■ Dataset entries ■
******************************
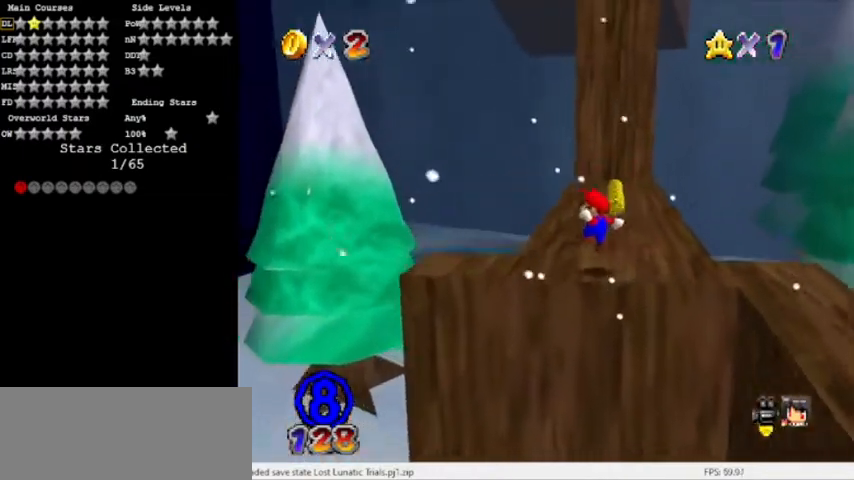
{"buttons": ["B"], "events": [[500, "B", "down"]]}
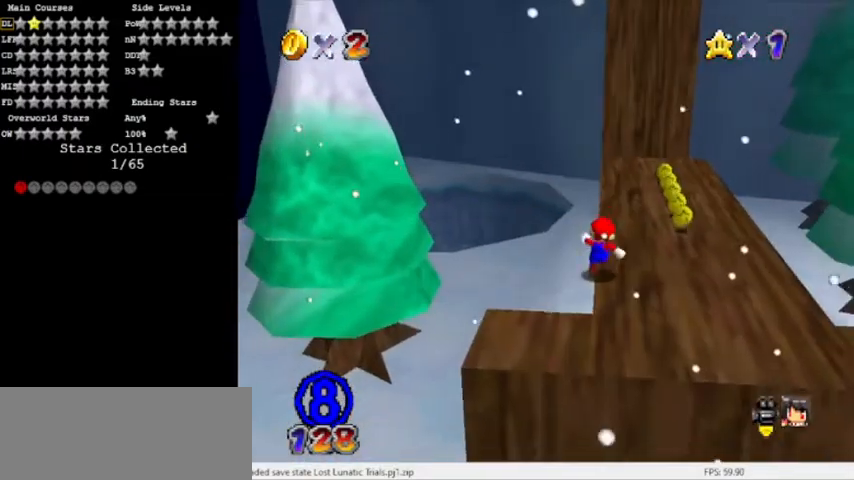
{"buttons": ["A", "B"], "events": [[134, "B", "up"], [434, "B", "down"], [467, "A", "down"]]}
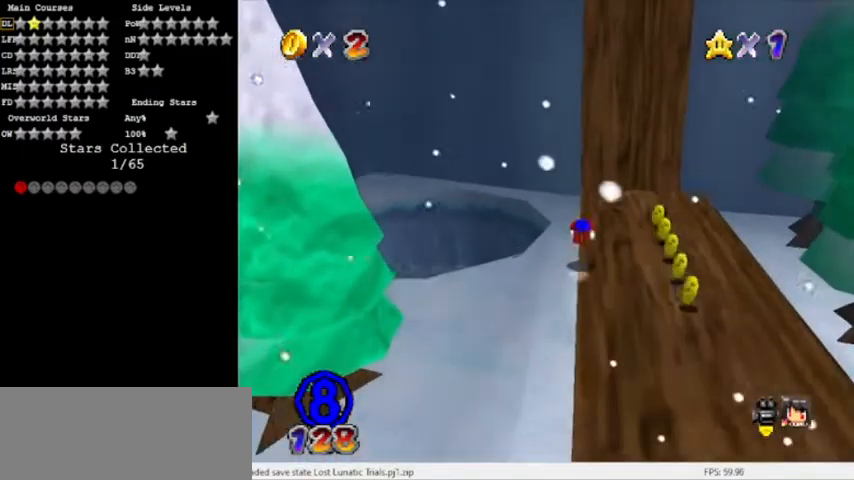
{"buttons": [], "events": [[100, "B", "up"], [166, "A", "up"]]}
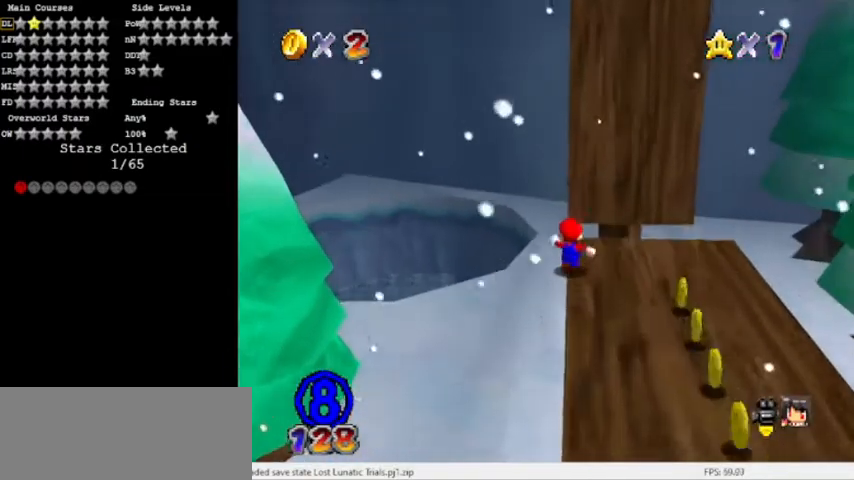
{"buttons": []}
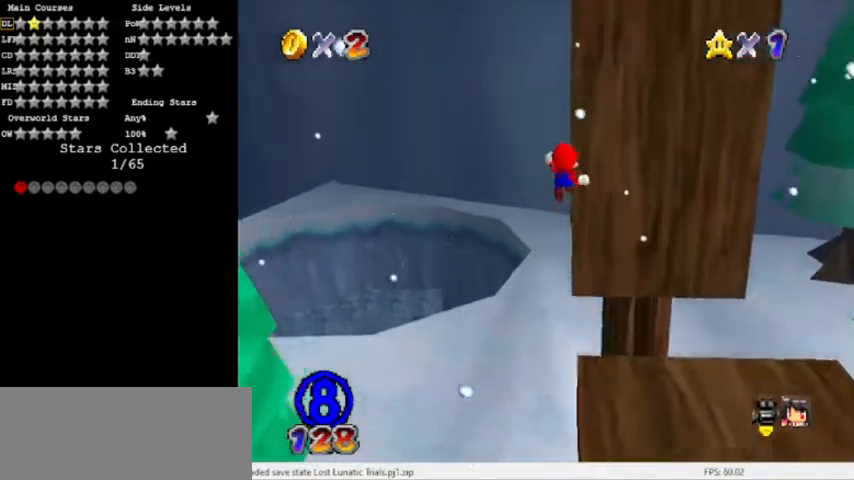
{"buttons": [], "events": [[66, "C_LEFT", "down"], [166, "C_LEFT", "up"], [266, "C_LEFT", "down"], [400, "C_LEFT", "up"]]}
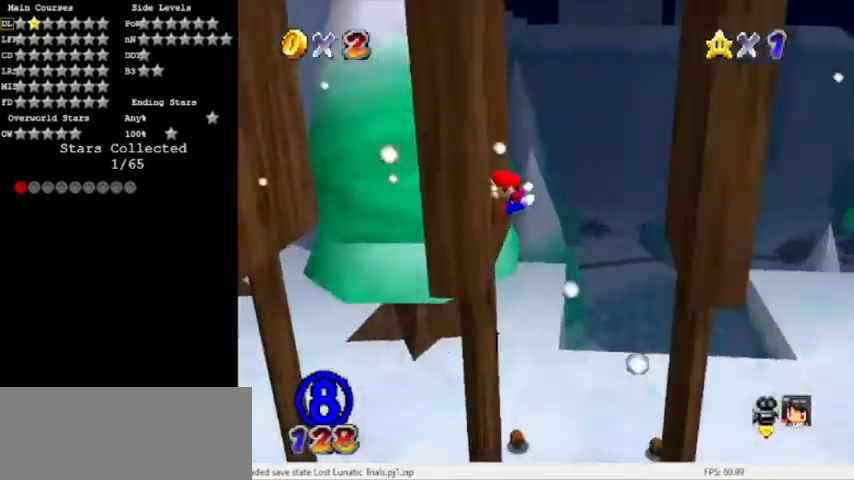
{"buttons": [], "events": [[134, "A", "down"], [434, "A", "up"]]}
******************************
■ Task to complete ■
Without any pictures, output the entries above exactly as they appear.

■ Task answer ■
{"buttons": ["B"], "events": [[500, "B", "down"]]}
{"buttons": ["A", "B"], "events": [[134, "B", "up"], [434, "B", "down"], [467, "A", "down"]]}
{"buttons": [], "events": [[100, "B", "up"], [166, "A", "up"]]}
{"buttons": []}
{"buttons": [], "events": [[66, "C_LEFT", "down"], [166, "C_LEFT", "up"], [266, "C_LEFT", "down"], [400, "C_LEFT", "up"]]}
{"buttons": [], "events": [[134, "A", "down"], [434, "A", "up"]]}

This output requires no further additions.